Key takeaways:
- Today, OpenAI unveiled its smallest and cheapest multimodal model yet: the GPT-4o mini.
- GPT-4o mini is “an order of magnitude more affordable” than its older models and 60% cheaper than GPT-3.5 Turbo, which had been the prevailing best deal.
- The move comes as enterprises grapple with the high cost of adopting generative AI, among other issues.
As astounding as OpenAI’s GPT-4o capabilities have been, a sticking point for enterprise adoption has been the cost, complexity and risks of generative AI.
Today, OpenAI sought to address at least one of those concerns by introducing GPT-4o mini, a smaller and cheaper multimodal model. The mini is available now to free, Plus and Team users of ChatGPT, with enterprise users getting access next week.
GPT-4o mini is “our most cost-efficient small model,” OpenAI said in a blog post. “We expect GPT-4o mini will significantly expand the range of applications built with AI by making intelligence much more affordable.”
The mini is “an order of magnitude” cheaper than its older models and over 60% less expensive than GPT-3.5 Turbo, its prevailing best deal, according to the startup. (This is pricing for developers to incorporate the model into other systems; consumers and small teams pay a flat-fee monthly rate, which will not change.)
OpenAI is charging developers 15 cents per million tokens for input – what users enter into the prompt window – and 60 cents per million tokens for output – what the model generates. (A token consists of word or character groupings. A million tokens translate to roughly 750,000 words or 3,000 pages.)
As a comparison, GPT-3.5 Turbo costs 50 cents per million input tokens and $1.50 per million output tokens. (Batch API prices are 25 cents input and 75 cents output for Turbo.) As for its rivals, Anthropic’s Claude 3 Haiku charges 25 cents per million input tokens and $1.25 per million output tokens.
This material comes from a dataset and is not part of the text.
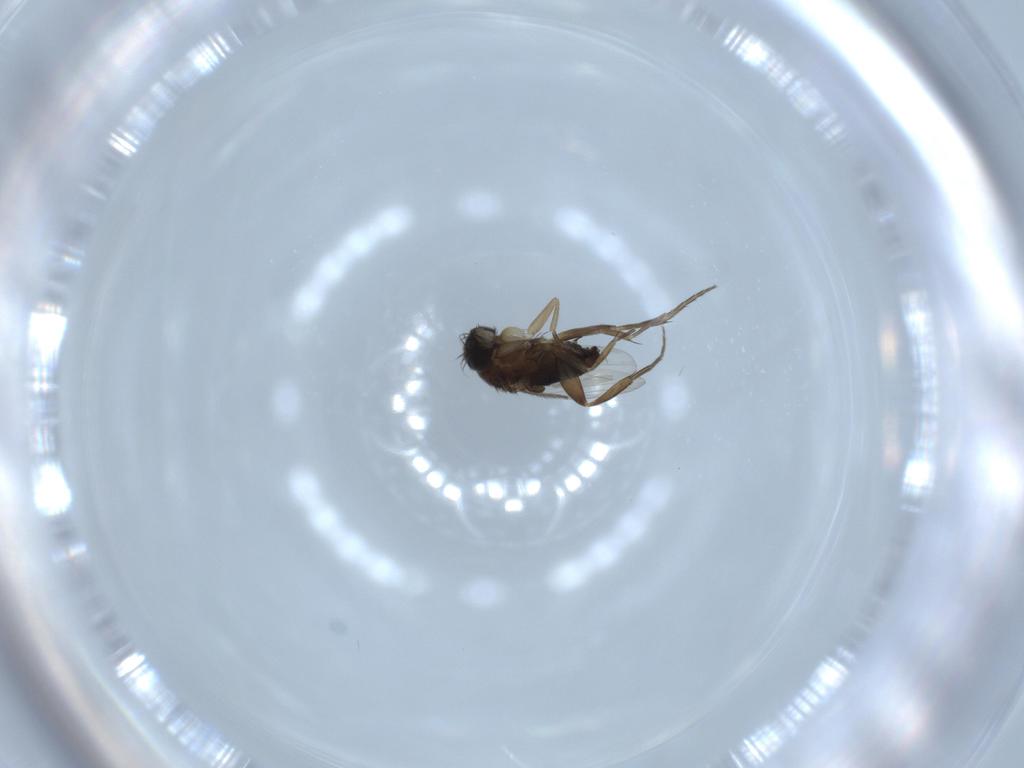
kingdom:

“We think people will really, really like using the new model,” OpenAI CEO Sam Altman tweeted.
Context window and performance
The mini has a sizable 128,000-token (128K) context window that can take in about 96,000 words for the prompt. However, Google’s Gemini 1.5 Pro – a large model – blows away everyone in the industry with a context window that can handle up to 2 million tokens. For output, the mini offers up to 16K tokens per request.
The mini offers text and vision capabilities in the Assistants API, Chat Completions API, and Batch API, with image, audio and video coming later. Its knowledge cutoff is as of October 2023.
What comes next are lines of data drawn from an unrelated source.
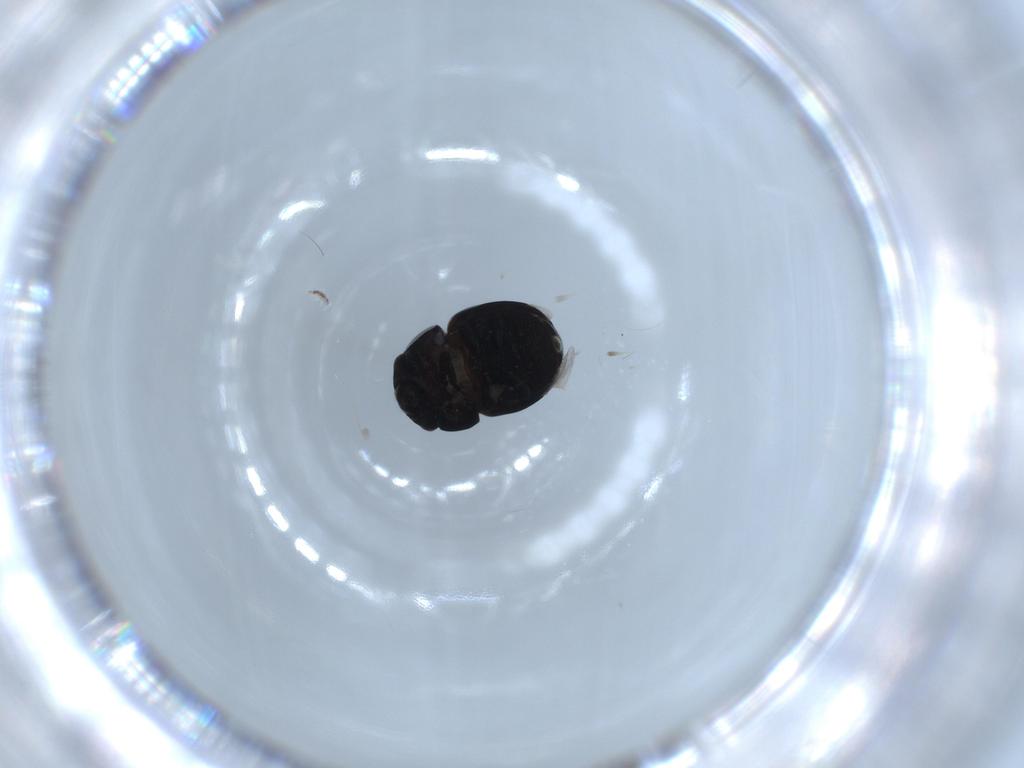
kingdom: Animalia
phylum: Arthropoda
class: Insecta
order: Coleoptera
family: Cybocephalidae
In performance, the mini scored 82% on the MMLU (Massive Multitask Language Understanding) benchmark, which measures proficiency in a range of tasks and domains like science, humanities and math. This compares with 77.9% for Gemini Flash and 73.8% for Claude Haiku, both rival small models.
OpenAI said the mini overall outperforms its own GPT-3.5 Turbo and other small models on academic benchmarks in “textual intelligence and multimodal reasoning.” It supports dozens of languages, just like GPT-4o. The mini is “strong” in function calling and has better long-context performance than the GPT-3.5 Turbo, the startup said.
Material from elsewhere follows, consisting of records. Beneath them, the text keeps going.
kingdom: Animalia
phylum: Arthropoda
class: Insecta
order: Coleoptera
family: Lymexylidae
The mini is also the first model to apply OpenAI’s “instruction hierarchy method,” which makes it more resistant to misuse in jailbreaks, prompt injections and system prompt extractions.
OpenAI will be rolling out fine-tuning capabilities for the mini in the “coming days.”
Smaller language and multimodal models are becoming more popular because they are easier to fine-tune or retrain for specific uses, require less computational power, process AI workloads faster with lower latency, have faster deployment, consume less energy, and are sized to better fit mobile devices like laptops and smartphones for edge computing.
Mistral and Nvidia today released a small, 12-billion parameter model called Mistral NeMo. It is open source and boasts a 128K context length window. The model is meant for multilingual tasks, particularly strong in English, French, German, Spanish, Italian, Portuguese, Chinese, Japanese, Korean, Arabic and Hindi. It uses a new tokenizer that was trained on more than 100 languages.
Microsoft has introduced its small model Phi-3 family; Google has its Gemma models; Anthropic has Claude 3 Haiku; Mistral AI has Mistral 7B; Meta has Alpaca 7B, among others.